[PATCH] serialize bus scanning

public inbox for linux-scsi@vger.kernel.org
 help / color / mirror / Atom feed

* [PATCH] serialize bus scanning
@ 2003-08-25 12:24 Christoph Hellwig
  2003-08-27 20:29 ` Anton Blanchard
  0 siblings, 1 reply; 9+ messages in thread
From: Christoph Hellwig @ 2003-08-25 12:24 UTC (permalink / raw)
  To: James Bottomley; +Cc: linux-scsi

Synchronize all scanning activity, this fixes long-standing races
vs /proc/scsi/scsi and sysfs addition and deletion of devices.

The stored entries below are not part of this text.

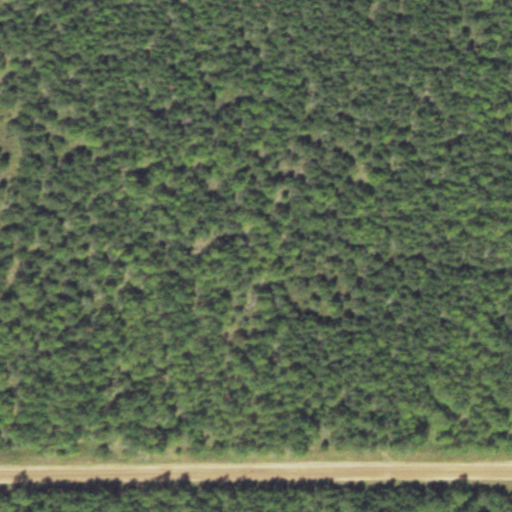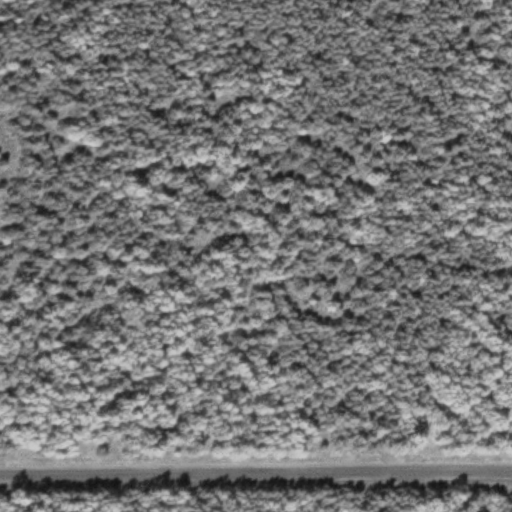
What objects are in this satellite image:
road: (256, 479)
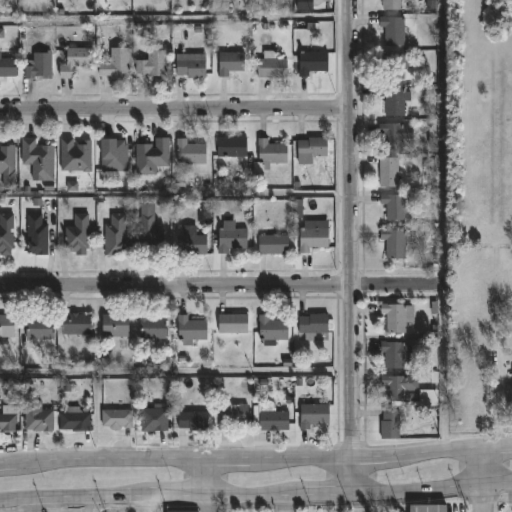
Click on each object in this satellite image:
building: (305, 5)
building: (390, 5)
building: (391, 5)
building: (393, 31)
building: (401, 31)
building: (1, 34)
building: (76, 61)
building: (77, 61)
building: (314, 62)
building: (117, 63)
building: (156, 63)
building: (230, 63)
building: (230, 63)
building: (312, 63)
building: (116, 64)
building: (152, 64)
building: (191, 65)
building: (39, 66)
building: (41, 66)
building: (191, 66)
building: (271, 66)
building: (272, 66)
building: (394, 66)
building: (7, 67)
building: (396, 67)
building: (8, 68)
building: (395, 101)
building: (395, 102)
road: (175, 108)
building: (392, 135)
building: (394, 136)
building: (232, 147)
building: (233, 147)
building: (310, 150)
building: (312, 150)
building: (270, 151)
building: (190, 152)
building: (191, 153)
building: (271, 153)
building: (114, 155)
building: (75, 156)
building: (76, 156)
building: (115, 156)
building: (152, 156)
building: (153, 157)
building: (39, 159)
building: (38, 160)
building: (8, 166)
building: (8, 166)
building: (388, 172)
building: (389, 172)
building: (179, 184)
building: (72, 186)
building: (104, 206)
building: (392, 206)
building: (394, 207)
building: (150, 226)
building: (150, 228)
building: (6, 234)
building: (6, 234)
building: (37, 235)
building: (78, 235)
building: (79, 235)
building: (115, 235)
building: (314, 235)
building: (38, 236)
building: (116, 236)
building: (229, 237)
building: (231, 237)
building: (311, 237)
building: (191, 242)
building: (192, 242)
building: (394, 242)
building: (273, 244)
building: (394, 244)
building: (270, 245)
road: (352, 246)
road: (224, 285)
building: (396, 317)
building: (397, 317)
building: (76, 324)
building: (77, 324)
building: (232, 324)
building: (233, 324)
building: (313, 324)
building: (313, 324)
building: (7, 325)
building: (115, 326)
building: (7, 327)
building: (116, 327)
building: (153, 327)
building: (39, 329)
building: (39, 329)
building: (153, 330)
building: (191, 330)
building: (271, 330)
building: (272, 330)
building: (191, 331)
building: (391, 354)
building: (396, 354)
building: (398, 387)
building: (400, 388)
building: (509, 395)
building: (428, 397)
building: (315, 414)
building: (233, 415)
building: (313, 415)
building: (233, 416)
building: (37, 417)
building: (38, 417)
building: (269, 418)
building: (8, 419)
building: (117, 419)
building: (118, 419)
building: (271, 419)
building: (75, 420)
building: (154, 420)
building: (155, 420)
building: (76, 421)
building: (193, 421)
building: (195, 422)
building: (8, 423)
building: (390, 424)
building: (389, 426)
road: (257, 460)
road: (201, 477)
road: (484, 479)
road: (256, 494)
road: (338, 502)
road: (204, 503)
road: (282, 503)
road: (150, 504)
road: (30, 505)
building: (429, 507)
building: (427, 508)
building: (178, 511)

Note that this does not serialize removing, the lists will get
their own locking soon.


diff -Nru a/drivers/scsi/scsi_scan.c b/drivers/scsi/scsi_scan.c
--- a/drivers/scsi/scsi_scan.c	Mon Aug 25 13:37:29 2003
+++ b/drivers/scsi/scsi_scan.c	Mon Aug 25 13:37:29 2003
@@ -30,6 +30,7 @@
 #include <linux/moduleparam.h>
 #include <linux/init.h>
 #include <linux/blkdev.h>
+#include <asm/semaphore.h>
 
 #include "scsi.h"
 #include "hosts.h"
@@ -94,6 +95,13 @@
 		 " between 1 and 16384)");
 #endif
 
+/*
+ * This mutex serializes all scsi scanning activity from kernel- and
+ * userspace.  It could easily be made per-host but I'd like to avoid
+ * the overhead for now.
+ */
+static DECLARE_MUTEX(scsi_scan_mutex);
+
 /**
  * scsi_unlock_floptical - unlock device via a special MODE SENSE command
  * @sreq:	used to send the command
@@ -1067,9 +1075,12 @@
 	struct scsi_device *sdev;
 	int res;
 
+	down(&scsi_scan_mutex);
 	res = scsi_probe_and_add_lun(shost, channel, id, lun, NULL, &sdev, 1);
 	if (res != SCSI_SCAN_LUN_PRESENT)
 		sdev = ERR_PTR(-ENODEV);
+	up(&scsi_scan_mutex);
+
 	return sdev;
 }
 
@@ -1191,11 +1202,14 @@
 	    ((lun != SCAN_WILD_CARD) && (lun > shost->max_lun)))
 		return -EINVAL;
 
+	down(&scsi_scan_mutex);
 	if (channel == SCAN_WILD_CARD) 
 		for (channel = 0; channel <= shost->max_channel; channel++)
 			scsi_scan_channel(shost, channel, id, lun, rescan);
 	else
 		scsi_scan_channel(shost, channel, id, lun, rescan);
+	up(&scsi_scan_mutex);
+
 	return 0;
 }
 

^ permalink raw reply	[flat|nested] 9+ messages in thread

* Re: [PATCH] serialize bus scanning
  2003-08-25 12:24 [PATCH] serialize bus scanning Christoph Hellwig
@ 2003-08-27 20:29 ` Anton Blanchard
  2003-08-27 20:35   ` Christoph Hellwig
  2003-08-27 22:32   ` Mike Anderson
  0 siblings, 2 replies; 9+ messages in thread
From: Anton Blanchard @ 2003-08-27 20:29 UTC (permalink / raw)
  To: Christoph Hellwig; +Cc: James Bottomley, linux-scsi

Hi,

> Synchronize all scanning activity, this fixes long-standing races
> vs /proc/scsi/scsi and sysfs addition and deletion of devices.
> 
> Note that this does not serialize removing, the lists will get
> their own locking soon.

Ive started playing with parallel probe in the lab (on some large ppc64
boxes). I know we have a lot of work to do before this will all work,
but would it be possible to make this semaphore per host?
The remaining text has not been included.